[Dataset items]
---

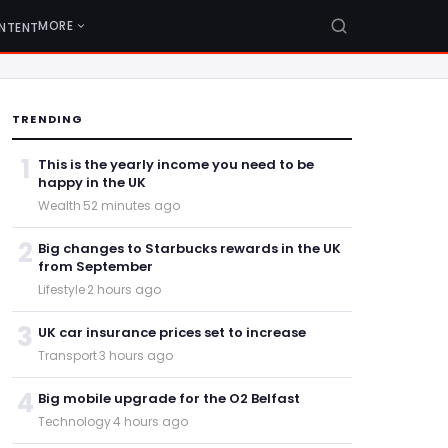
MORE
NTENT
TRENDING
1
This is the yearly income you need to be
happy in the UK
Wealth
·
52 minutes ago
2
Big changes to Starbucks rewards in the UK
from September
Lifestyle
·
2 hours ago
3
UK car insurance prices set to increase
Transport
·
3 hours ago
4
Big mobile upgrade for the O2 Belfast
Technology
·
4 hours ago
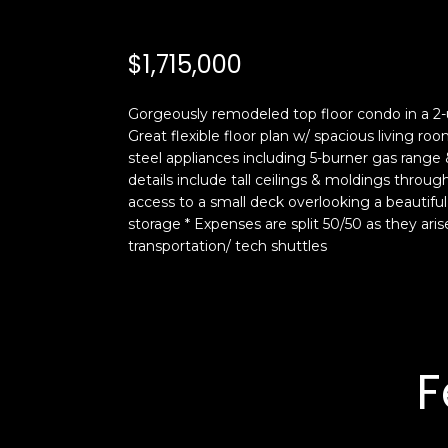
$1,715,000
Gorgeously remodeled top floor condo in a 2-u
Great flexible floor plan w/ spacious living 
steel appliances including 5-burner gas range
details include tall ceilings & moldings thro
access to a small deck overlooking a beautifu
storage * Expenses are split 50/50 as they ari
transportation/ tech shuttles
F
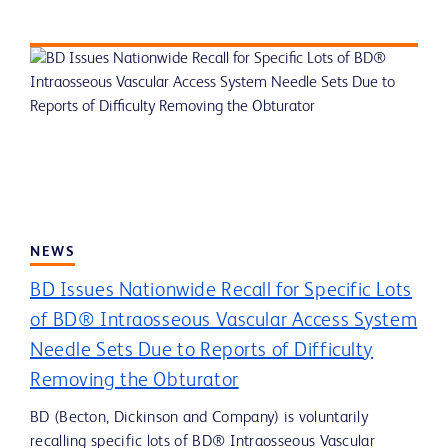
NEWS
BD Issues Nationwide Recall for Specific Lots
of BD® Intraosseous Vascular Access System
Needle Sets Due to Reports of Difficulty
Removing the Obturator
BD (Becton, Dickinson and Company) is voluntarily
recalling specific lots of BD® Intraosseous Vascular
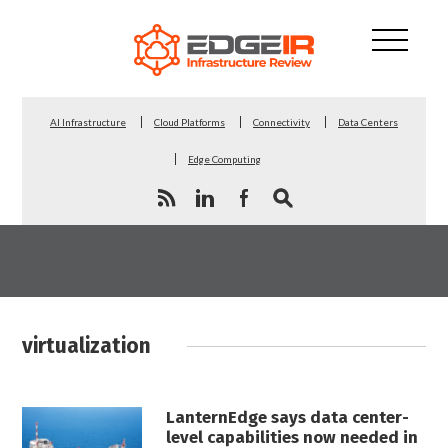
AI Infrastructure
Cloud Platforms
Connectivity
Data Centers
Edge Computing
virtualization
LanternEdge says data center-
level capabilities now needed in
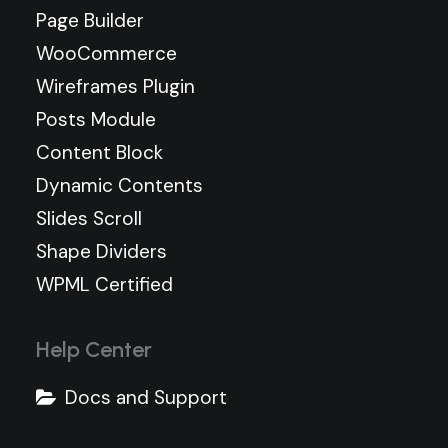
Page Builder
WooCommerce
Wireframes Plugin
Posts Module
Content Block
Dynamic Contents
Slides Scroll
Shape Dividers
WPML Certified
Help Center
Docs and Support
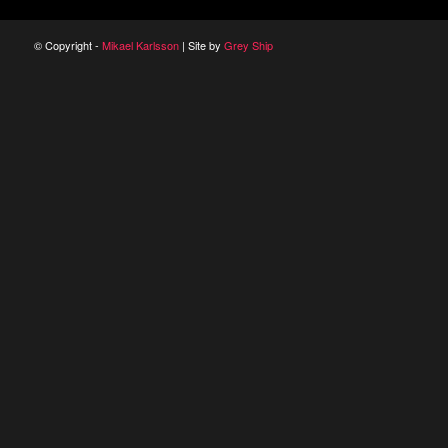
© Copyright -
Mikael Karlsson
| Site by
Grey Ship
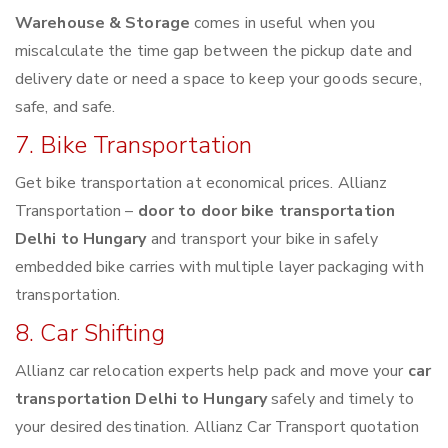
Warehouse & Storage
comes in useful when you
miscalculate the time gap between the pickup date and
delivery date or need a space to keep your goods secure,
safe, and safe.
7. Bike Transportation
Get bike transportation at economical prices. Allianz
Transportation –
door to door bike transportation
Delhi to Hungary
and transport your bike in safely
embedded bike carries with multiple layer packaging with
transportation.
8. Car Shifting
Allianz car relocation experts help pack and move your
car
transportation Delhi to Hungary
safely and timely to
your desired destination. Allianz Car Transport quotation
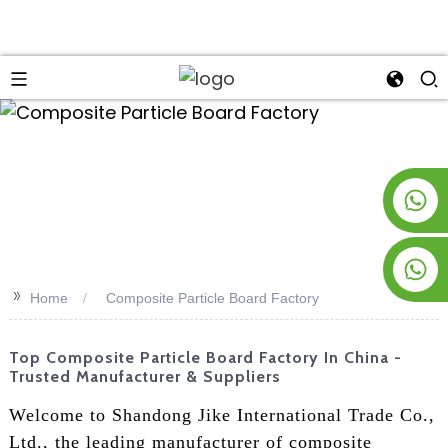
an
+8619953928266
+8618763716998
>>
Home
Composite Particle Board Factory
Top Composite Particle Board Factory In China -
Trusted Manufacturer & Suppliers
Welcome to Shandong Jike International Trade Co.,
Ltd., the leading manufacturer of composite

---

:: Exercise brief ::
Format every line from the one containing "Warehouse & Storage" down to the last line of the items as a Markdown table with the columns No. and Text, numbering the rows and skipping blank lines. Omit the picture markers.

:: Written response ::
| No. | Text |
|---|---|
| 1 | Warehouse & Storage |
| 2 | comes in useful when you |
| 3 | miscalculate the time gap between the pickup date and |
| 4 | delivery date or need a space to keep your goods secure, |
| 5 | safe, and safe. |
| 6 | 7. Bike Transportation |
| 7 | Get bike transportation at economical prices. Allianz |
| 8 | Transportation – |
| 9 | door to door bike transportation |
| 10 | Delhi to Hungary |
| 11 | and transport your bike in safely |
| 12 | embedded bike carries with multiple layer packaging with |
| 13 | transportation. |
| 14 | 8. Car Shifting |
| 15 | Allianz car relocation experts help pack and move your |
| 16 | car |
| 17 | transportation Delhi to Hungary |
| 18 | safely and timely to |
| 19 | your desired destination. Allianz Car Transport quotation |
| 20 | an |
| 21 | +8619953928266 |
| 22 | +8618763716998 |
| 23 | >> |
| 24 | Home |
| 25 | Composite Particle Board Factory |
| 26 | Top Composite Particle Board Factory In China - |
| 27 | Trusted Manufacturer & Suppliers |
| 28 | Welcome to Shandong Jike International Trade Co., |
| 29 | Ltd., the leading manufacturer of composite |